One of the biggest contributors to the market price of Liquified Natural Gas (LNG) during the past two years has been a significant increase in purchases from Japan. A major reason for those purchases was the long term shutdown of Kashiwazaki-Kariwa after an earthquake. That facility, home to 7 nuclear power plants, is the largest single power generation site in the world; replacing its power output with plants burning natural gas has made a significant impact on the world’s consumption of LNG since Japan has little indigenous fuel. The total power generating capacity lost due to the earthquake was 8.2 GW.
Finally, after nearly two years, Tokyo Electric Power has received permission from the governor of Japan’s Niigata prefecture to begin trial operation of the newest of the seven reactors at the site.
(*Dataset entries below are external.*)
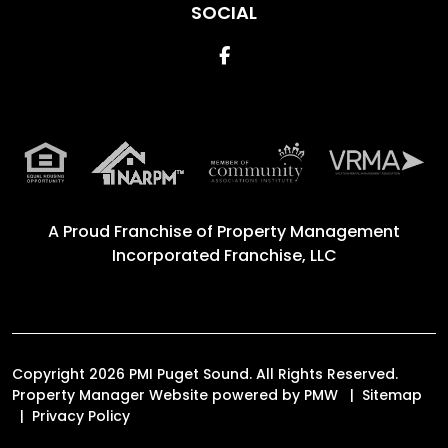
SOCIAL
Facebook
A Proud Franchise of
Property Management
Incorporated Franchise, LLC
Copyright 2026 PMI Puget Sound. All Rights Reserved.
Property Manager Website powered by
PMW
Sitemap
Privacy Policy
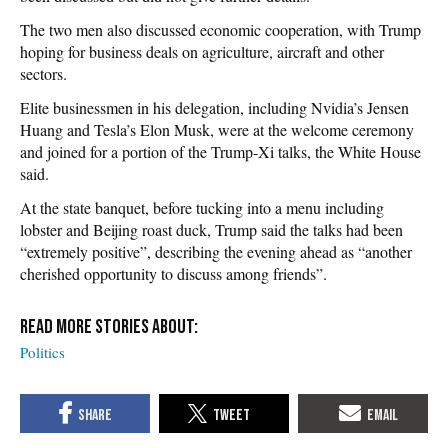
The two men also discussed economic cooperation, with Trump
hoping for business deals on agriculture, aircraft and other
sectors.
Elite businessmen in his delegation, including Nvidia’s Jensen
Huang and Tesla’s Elon Musk, were at the welcome ceremony
and joined for a portion of the Trump-Xi talks, the White House
said.
At the state banquet, before tucking into a menu including
lobster and Beijing roast duck, Trump said the talks had been
“extremely positive”, describing the evening ahead as “another
cherished opportunity to discuss among friends”.
Politics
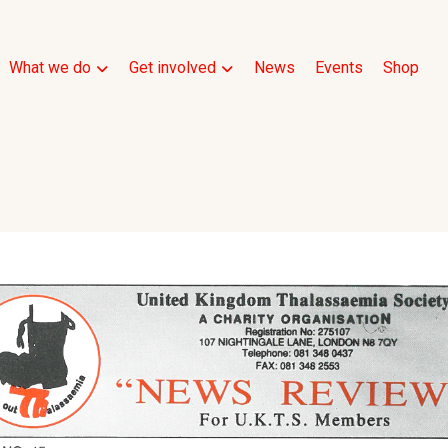
What we do
Get involved
News
Events
Shop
Here is a quote from a Reuters update on the situation:
Operating the No.7 reactor could reduce Tepco’s annual fuel purchases by more than 70 billion yen ($713 million) and cut carbon dioxide emissions by 5 million tonnes, according to company and Reuters calculations.
It could also cut use of annual crude oil equivalent by 1.87 million kilolitres (32,000 barrels per day).
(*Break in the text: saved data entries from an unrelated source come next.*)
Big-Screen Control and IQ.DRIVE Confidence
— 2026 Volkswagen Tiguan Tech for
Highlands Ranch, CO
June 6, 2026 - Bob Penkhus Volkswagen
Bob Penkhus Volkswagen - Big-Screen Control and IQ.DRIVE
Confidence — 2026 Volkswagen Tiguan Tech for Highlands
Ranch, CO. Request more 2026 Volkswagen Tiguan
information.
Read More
Imagine the impact that finishing the repairs on the rest of the plants will have on the spot market prices for the fuels that have been used to replace 8.2 GW of nuclear plant generating capacity if restoring just 1.3 GW saves the plant owner $700 million!
In case your imagination needs numbers here are a few that you might want to consider. Full restoration of 8.2 GW reduces the demand for fossil fuel for replacement power by about 200,000 barrels of oil per day equivalent. For this situation, about 40% has been in the form of LNG and about 60% has been low sulfur fuel oil burned in facilities that are generally held in reserve.
According to Impacts on International Energy Market of Unplanned Shutdown of Kashiwazaki-Kariwa Nuclear Power Station the the increase in fossil fuel consumption in Japan attributable to the nuclear plant shutdown caused by the summer 2007 earthquake has been somewhere between 7.5 and 8.5 million kiloliters per year of low sulfur fuel oil AND 3.3 to 3.9 million tons of LNG.
It should be noted that the earthquake did little physical damage to the plants. It mainly broke some instruments and required careful inspection and engineering analysis of complex piping systems.